33% of teams that used Query Assistant created a complex query

15.7% of teams that did not use Query Assistant created a complex query

This is also a positive outcome. We designed Query Assistant to often emit more “complex” queries—usually in the form of several groupings—to teach users that our querying interface is flexible. It was our hope that this could encourage new teams to create more interesting queries.

Percentage of active teams who created a Board or Trigger

We found another positive correlation for active teams who ran manual queries:

11% of teams that used Query Assistant created a Board

3.6% of teams that did not use Query Assistant created a Board

We see Board creation as a very strong signal for activation.
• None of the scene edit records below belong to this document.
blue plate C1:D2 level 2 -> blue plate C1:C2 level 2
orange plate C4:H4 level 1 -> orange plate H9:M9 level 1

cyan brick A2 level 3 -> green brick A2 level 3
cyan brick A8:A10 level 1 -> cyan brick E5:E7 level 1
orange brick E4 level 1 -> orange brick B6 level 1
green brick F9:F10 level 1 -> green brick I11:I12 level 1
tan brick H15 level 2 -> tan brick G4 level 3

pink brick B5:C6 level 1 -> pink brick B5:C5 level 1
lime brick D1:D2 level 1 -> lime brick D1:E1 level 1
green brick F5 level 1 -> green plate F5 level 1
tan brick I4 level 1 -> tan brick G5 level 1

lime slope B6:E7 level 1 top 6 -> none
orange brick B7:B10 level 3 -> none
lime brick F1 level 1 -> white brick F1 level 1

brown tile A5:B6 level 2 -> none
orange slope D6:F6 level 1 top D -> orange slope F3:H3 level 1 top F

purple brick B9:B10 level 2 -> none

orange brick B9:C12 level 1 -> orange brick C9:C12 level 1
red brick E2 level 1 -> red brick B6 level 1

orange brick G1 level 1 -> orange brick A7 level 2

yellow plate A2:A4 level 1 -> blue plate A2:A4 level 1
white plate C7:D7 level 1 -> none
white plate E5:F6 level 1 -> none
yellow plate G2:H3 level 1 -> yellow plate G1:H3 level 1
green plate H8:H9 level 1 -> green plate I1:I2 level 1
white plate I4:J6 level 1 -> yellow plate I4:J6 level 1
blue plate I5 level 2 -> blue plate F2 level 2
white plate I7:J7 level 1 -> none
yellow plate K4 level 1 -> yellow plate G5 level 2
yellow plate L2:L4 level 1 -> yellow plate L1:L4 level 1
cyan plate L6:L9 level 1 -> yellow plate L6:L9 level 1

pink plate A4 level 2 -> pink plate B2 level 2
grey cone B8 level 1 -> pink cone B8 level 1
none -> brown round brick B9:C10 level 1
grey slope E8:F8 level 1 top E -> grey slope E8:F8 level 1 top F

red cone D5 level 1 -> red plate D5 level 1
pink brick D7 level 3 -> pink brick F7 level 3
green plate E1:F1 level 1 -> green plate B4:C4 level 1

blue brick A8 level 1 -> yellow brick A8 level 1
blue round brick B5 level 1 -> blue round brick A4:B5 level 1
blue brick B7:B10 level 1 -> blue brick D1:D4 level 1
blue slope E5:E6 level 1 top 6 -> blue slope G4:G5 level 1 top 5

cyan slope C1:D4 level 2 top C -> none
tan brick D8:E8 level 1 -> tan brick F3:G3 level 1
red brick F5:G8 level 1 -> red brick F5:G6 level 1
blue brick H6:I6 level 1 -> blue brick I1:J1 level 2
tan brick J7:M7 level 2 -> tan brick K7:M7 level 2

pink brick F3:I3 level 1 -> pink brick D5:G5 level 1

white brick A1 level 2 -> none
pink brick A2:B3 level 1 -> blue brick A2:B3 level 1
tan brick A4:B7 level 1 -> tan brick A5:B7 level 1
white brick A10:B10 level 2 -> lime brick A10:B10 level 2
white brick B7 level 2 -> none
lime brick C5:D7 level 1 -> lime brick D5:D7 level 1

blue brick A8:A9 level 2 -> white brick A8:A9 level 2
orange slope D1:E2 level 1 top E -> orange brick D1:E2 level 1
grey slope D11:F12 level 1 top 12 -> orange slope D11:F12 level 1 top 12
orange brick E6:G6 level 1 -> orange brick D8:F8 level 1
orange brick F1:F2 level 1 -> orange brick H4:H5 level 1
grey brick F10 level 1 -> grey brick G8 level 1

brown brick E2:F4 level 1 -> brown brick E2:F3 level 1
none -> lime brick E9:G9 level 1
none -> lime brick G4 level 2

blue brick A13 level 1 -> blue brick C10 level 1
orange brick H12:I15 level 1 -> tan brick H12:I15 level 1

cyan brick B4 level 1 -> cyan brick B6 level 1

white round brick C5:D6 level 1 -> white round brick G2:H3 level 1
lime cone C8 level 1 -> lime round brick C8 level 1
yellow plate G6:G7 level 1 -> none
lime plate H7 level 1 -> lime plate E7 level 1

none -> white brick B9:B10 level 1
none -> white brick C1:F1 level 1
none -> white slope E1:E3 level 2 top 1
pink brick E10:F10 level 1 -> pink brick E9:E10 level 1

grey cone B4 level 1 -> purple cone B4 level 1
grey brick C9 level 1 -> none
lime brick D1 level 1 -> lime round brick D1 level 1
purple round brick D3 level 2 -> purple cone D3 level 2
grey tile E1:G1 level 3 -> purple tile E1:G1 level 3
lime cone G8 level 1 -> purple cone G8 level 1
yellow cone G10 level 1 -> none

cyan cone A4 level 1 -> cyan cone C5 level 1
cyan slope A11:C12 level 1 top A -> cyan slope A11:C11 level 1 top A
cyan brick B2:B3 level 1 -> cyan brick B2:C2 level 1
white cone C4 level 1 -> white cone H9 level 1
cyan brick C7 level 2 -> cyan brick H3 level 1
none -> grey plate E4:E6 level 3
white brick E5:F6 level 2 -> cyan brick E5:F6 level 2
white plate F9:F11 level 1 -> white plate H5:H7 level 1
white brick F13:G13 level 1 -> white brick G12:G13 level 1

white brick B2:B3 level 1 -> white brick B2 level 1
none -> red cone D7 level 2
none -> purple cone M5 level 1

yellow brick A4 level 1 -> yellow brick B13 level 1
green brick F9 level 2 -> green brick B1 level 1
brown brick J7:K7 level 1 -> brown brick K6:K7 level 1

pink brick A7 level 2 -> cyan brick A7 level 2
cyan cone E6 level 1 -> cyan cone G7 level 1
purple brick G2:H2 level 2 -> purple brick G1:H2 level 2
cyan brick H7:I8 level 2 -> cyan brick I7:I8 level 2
The thinking is that if you’re saving a query for later, you intend to come back and possibly tweak it later.

Finally, we looked at active teams who ran manual queries and created a Trigger, which notifies them when a query result crosses a threshold:

5.8% of teams that used Query Assistant created a Trigger

3.6% of teams that did not use Query Assistant created a Trigger

Although there’s a jump, we’ve seen these figures be closer to one another depending on the window of time we measured. Overall, we don’t think that Query Assistant correlates terribly well with deciding what to alert on with Triggers. Trigger creation is one of the strongest signals we have for product activation. When people create Triggers, they’re much more likely to eventually upgrade to a paid tier because they’re looking to get alerted by Honeycomb. And so we can’t really say if Query Assistant helped our business along this line in particular.

Query Assistant retention

The final hard measure that we track is people sticking with Query Assistant itself. We found that over time, new users used Query Assistant a lot on their first day, but after a week, that usage dropped to almost nothing. People came back to it from time to time, but they usually fell into two groups:

Active teams that query regularly

Inactive teams that don’t use the product

Paired with our observation that teams who use Query Assistant query manually more often, it’s our belief that users tend to “graduate” from Query Assistant and stick with manual querying.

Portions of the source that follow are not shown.